Gardiyan (Hikaye)
- Dur vurma dur!
- Geç içeri densiz!
- Ben sana ne yaptım?
- Bana yapman gerekmiyor, kıza tecavüz edip öldürmüşsün.
- İftiraaaa...
- Eminim...
Gardiyan, 23 yıl hüküm giymiş Fatih’i hücresine copuyla
döve döve getirdi. Kendisinin de bir kızı olması dolayısıyla; genç bir kıza
önce tecavüz eden sonra da onu öldüren bu aşağılık heriften nefret ediyordu.

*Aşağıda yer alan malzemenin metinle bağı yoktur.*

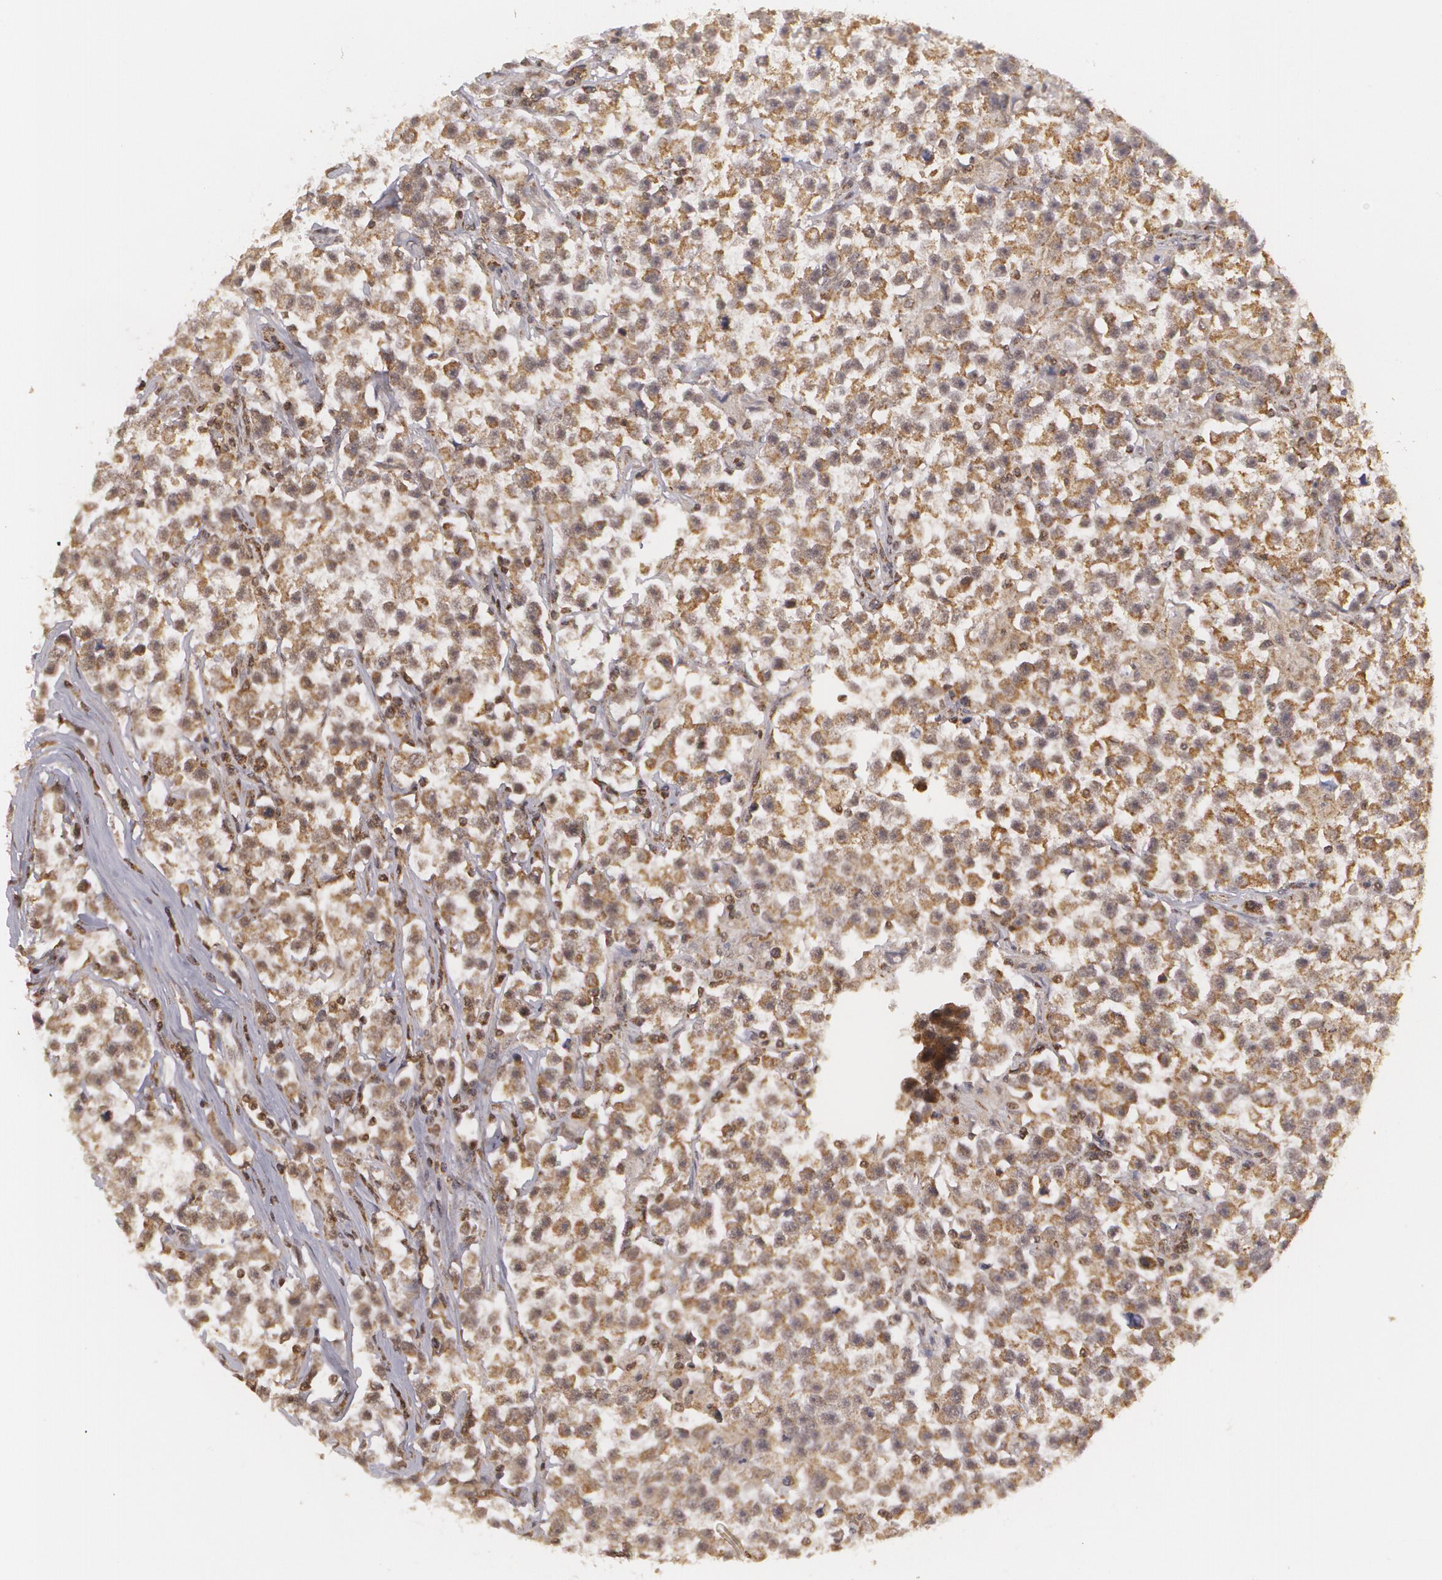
{"staining": {"intensity": "moderate", "quantity": ">75%", "location": "cytoplasmic/membranous"}, "tissue": "testis cancer", "cell_type": "Tumor cells", "image_type": "cancer", "snomed": [{"axis": "morphology", "description": "Seminoma, NOS"}, {"axis": "topography", "description": "Testis"}], "caption": "Testis cancer (seminoma) tissue reveals moderate cytoplasmic/membranous positivity in about >75% of tumor cells, visualized by immunohistochemistry. Using DAB (brown) and hematoxylin (blue) stains, captured at high magnification using brightfield microscopy.", "gene": "MXD1", "patient": {"sex": "male", "age": 33}}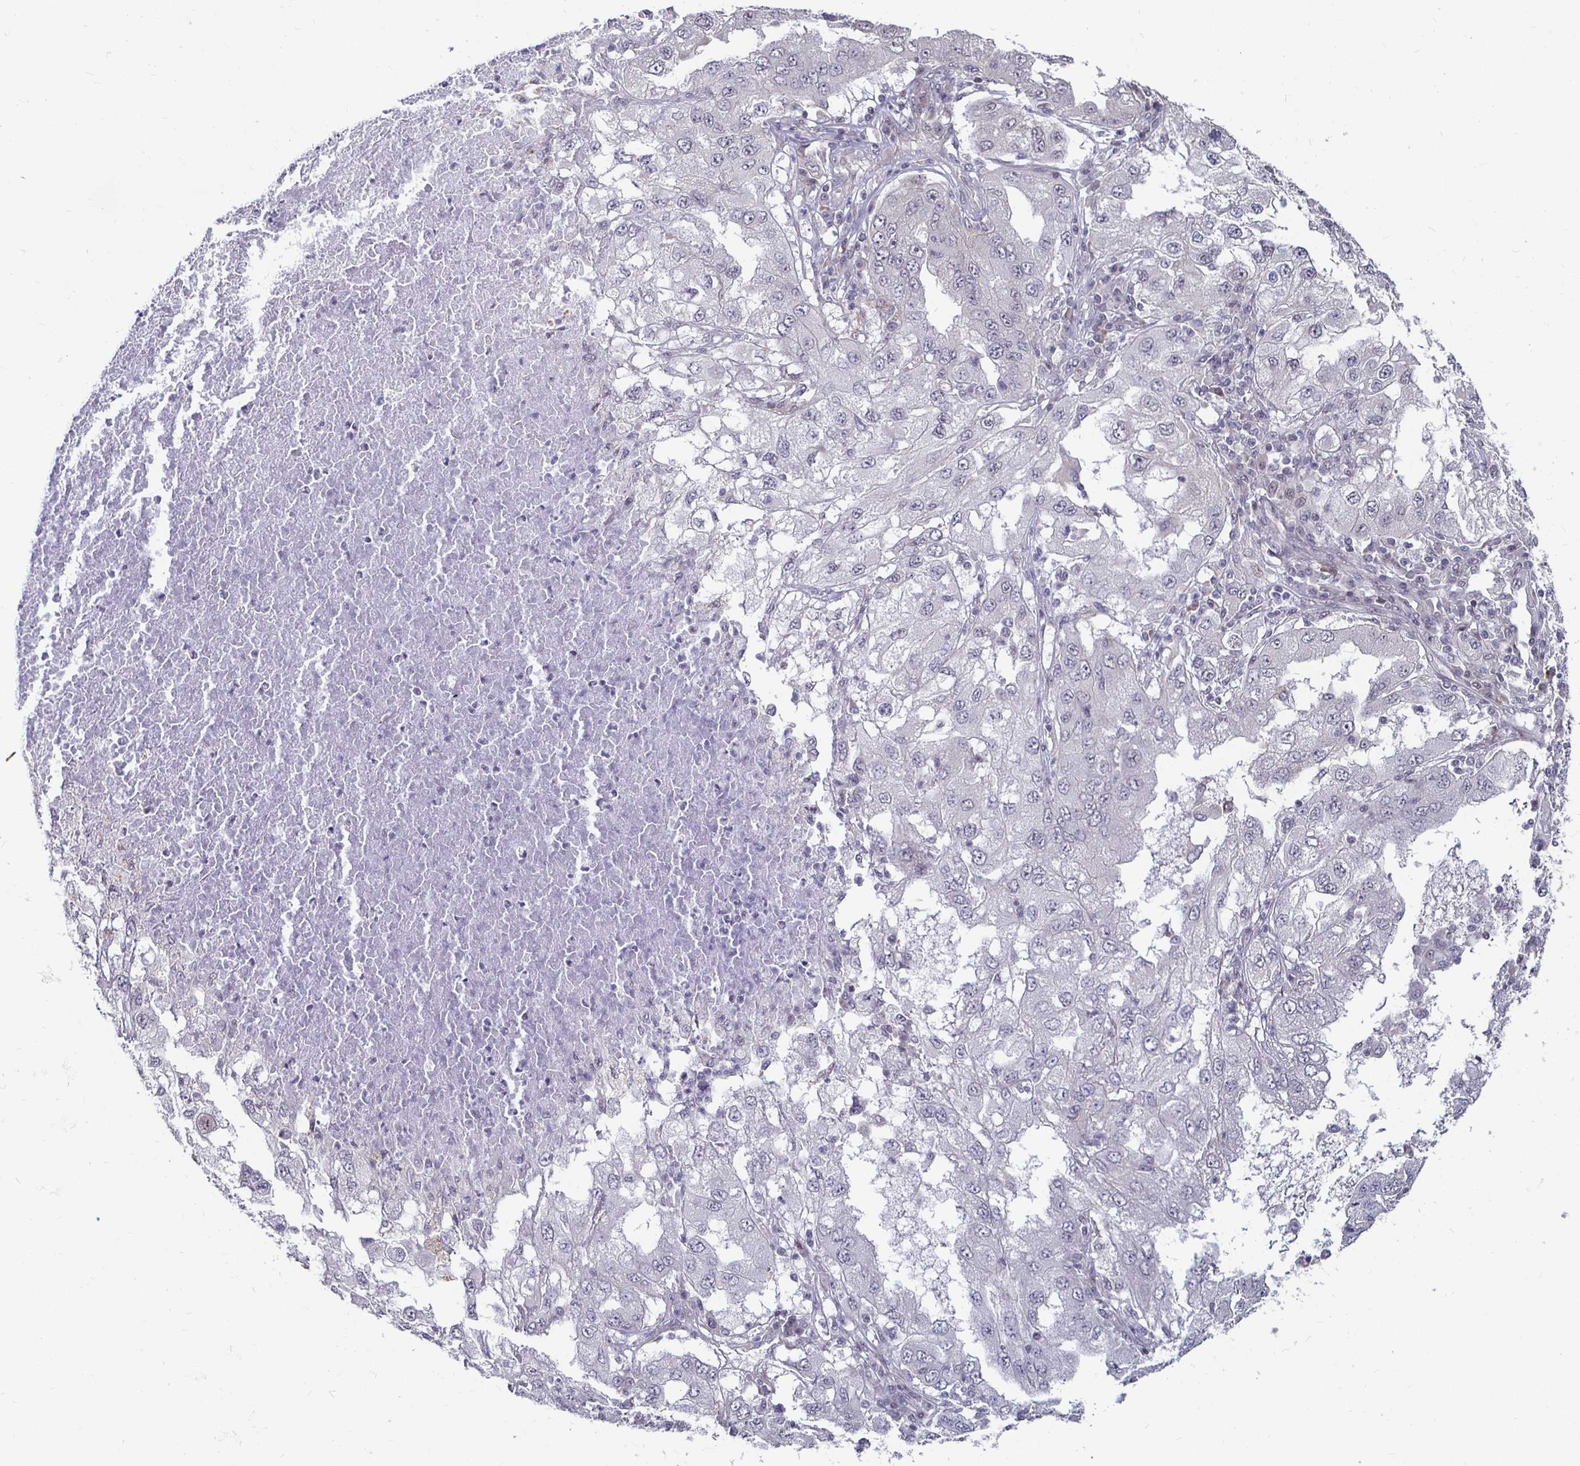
{"staining": {"intensity": "negative", "quantity": "none", "location": "none"}, "tissue": "lung cancer", "cell_type": "Tumor cells", "image_type": "cancer", "snomed": [{"axis": "morphology", "description": "Adenocarcinoma, NOS"}, {"axis": "morphology", "description": "Adenocarcinoma primary or metastatic"}, {"axis": "topography", "description": "Lung"}], "caption": "Immunohistochemistry of human lung cancer (adenocarcinoma primary or metastatic) displays no expression in tumor cells.", "gene": "CAPN11", "patient": {"sex": "male", "age": 74}}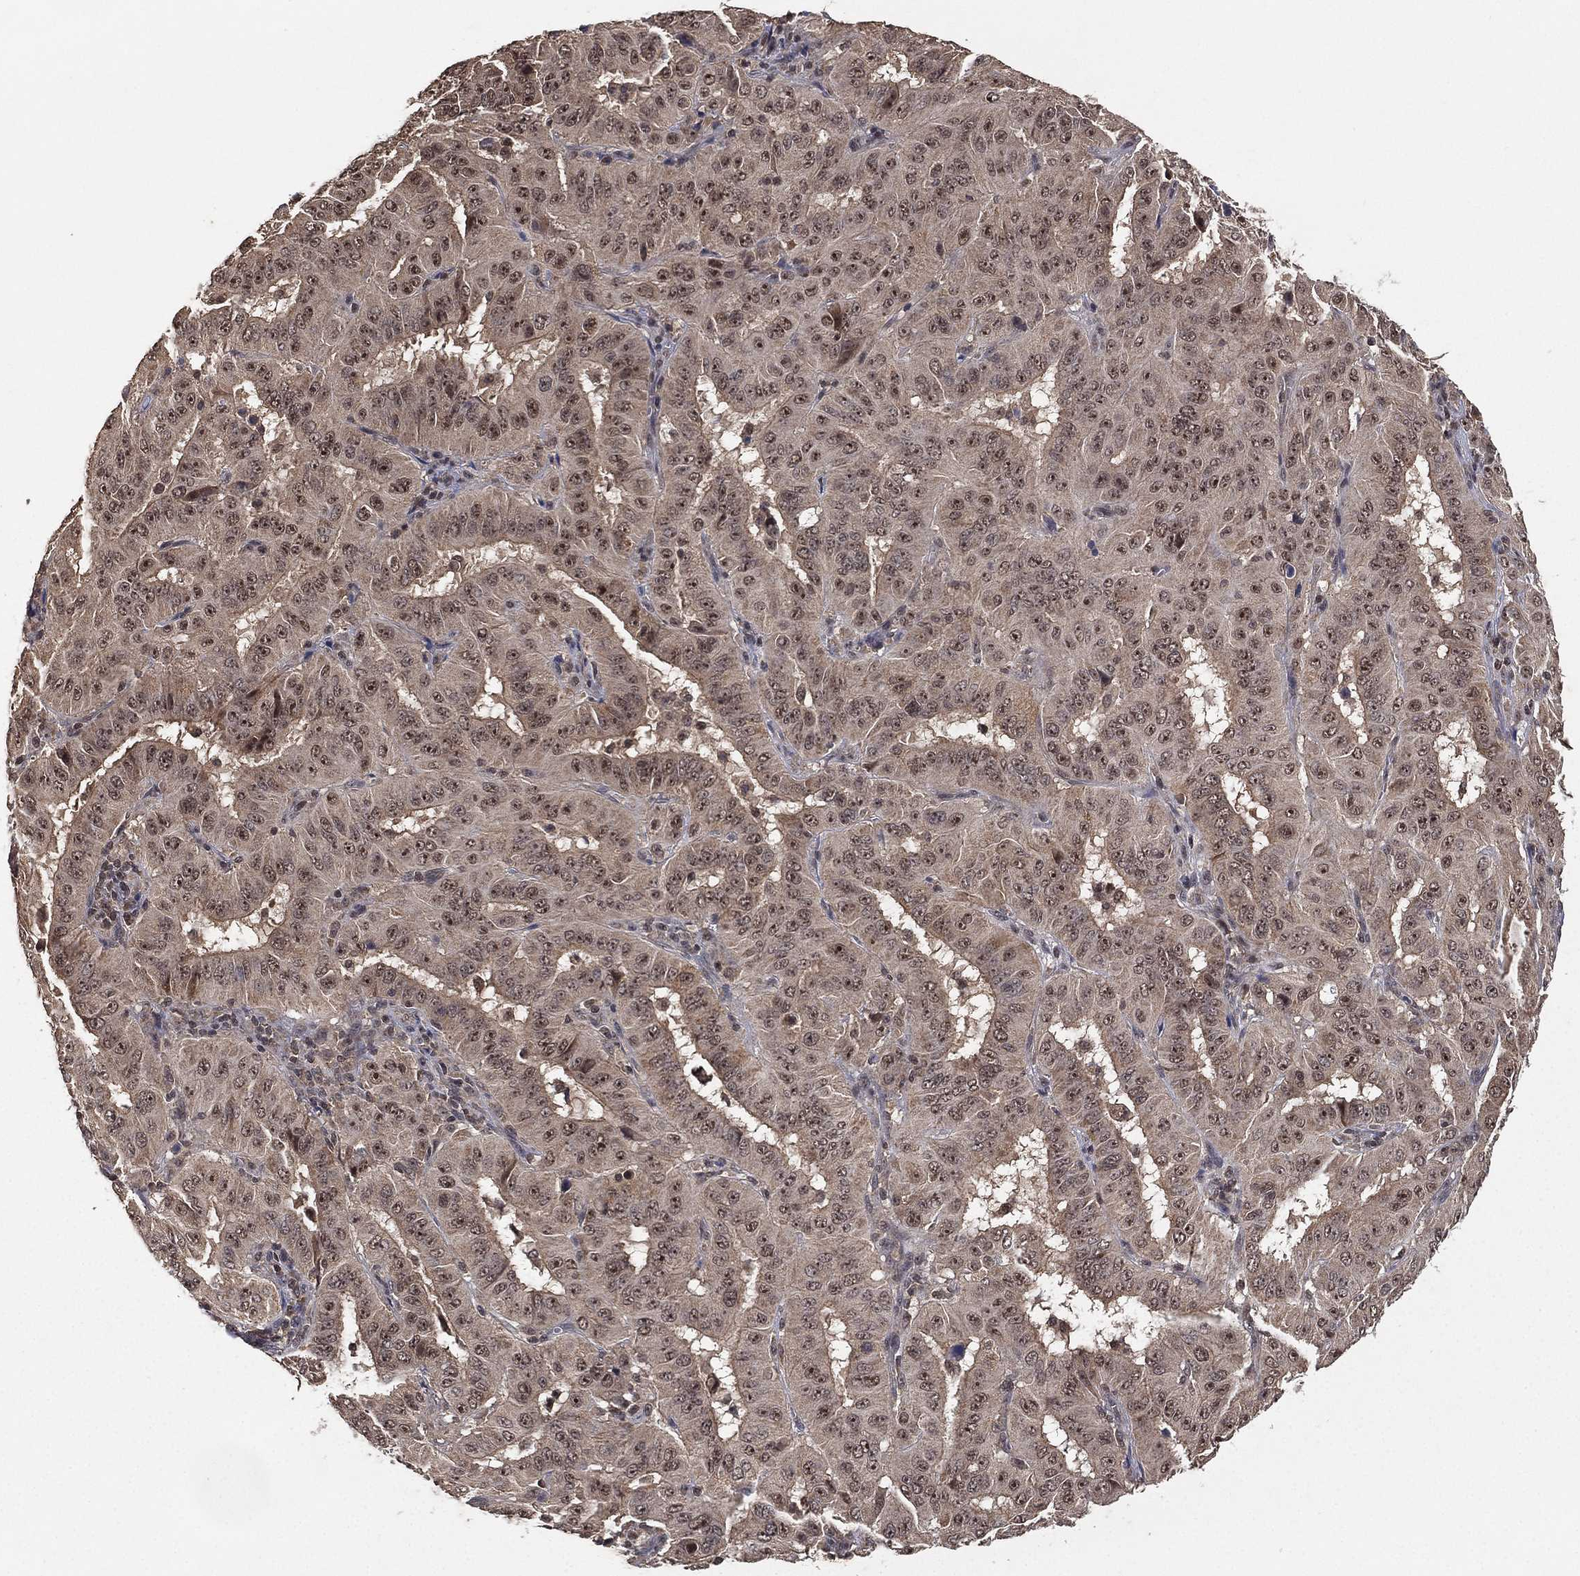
{"staining": {"intensity": "weak", "quantity": "25%-75%", "location": "cytoplasmic/membranous"}, "tissue": "pancreatic cancer", "cell_type": "Tumor cells", "image_type": "cancer", "snomed": [{"axis": "morphology", "description": "Adenocarcinoma, NOS"}, {"axis": "topography", "description": "Pancreas"}], "caption": "Immunohistochemistry histopathology image of adenocarcinoma (pancreatic) stained for a protein (brown), which displays low levels of weak cytoplasmic/membranous positivity in approximately 25%-75% of tumor cells.", "gene": "NELFCD", "patient": {"sex": "male", "age": 63}}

Öyle ki; her yerini morartmıştı.
Hücrenin kapısında Fatih’i ensesinden tuttu ve sağlam bir
tekmeyle içeri attı. Beslediği kin bir türlü geçmiyordu ve hücreye girip
vurmaya devam etti.
- Seni adi düzenbaz, aşağılık herif... Gencecik kızdan ne
istedin lan, ne?
Cop darbelerine iyice tepkisiz kalan Fatih, yarı baygın
vaziyette ‘ben yapmadım’ diye sayıklıyordu. Suçlunun bayıldığını gören gardiyan
-biraz da korkudan olacak- olduğu yere bıraktı ve kapıya doğru yöneldi.
- Sizin gibileri idam etmek gerek idam...
Bağıra bağıra hücrenin kapısını sertçe kapattı.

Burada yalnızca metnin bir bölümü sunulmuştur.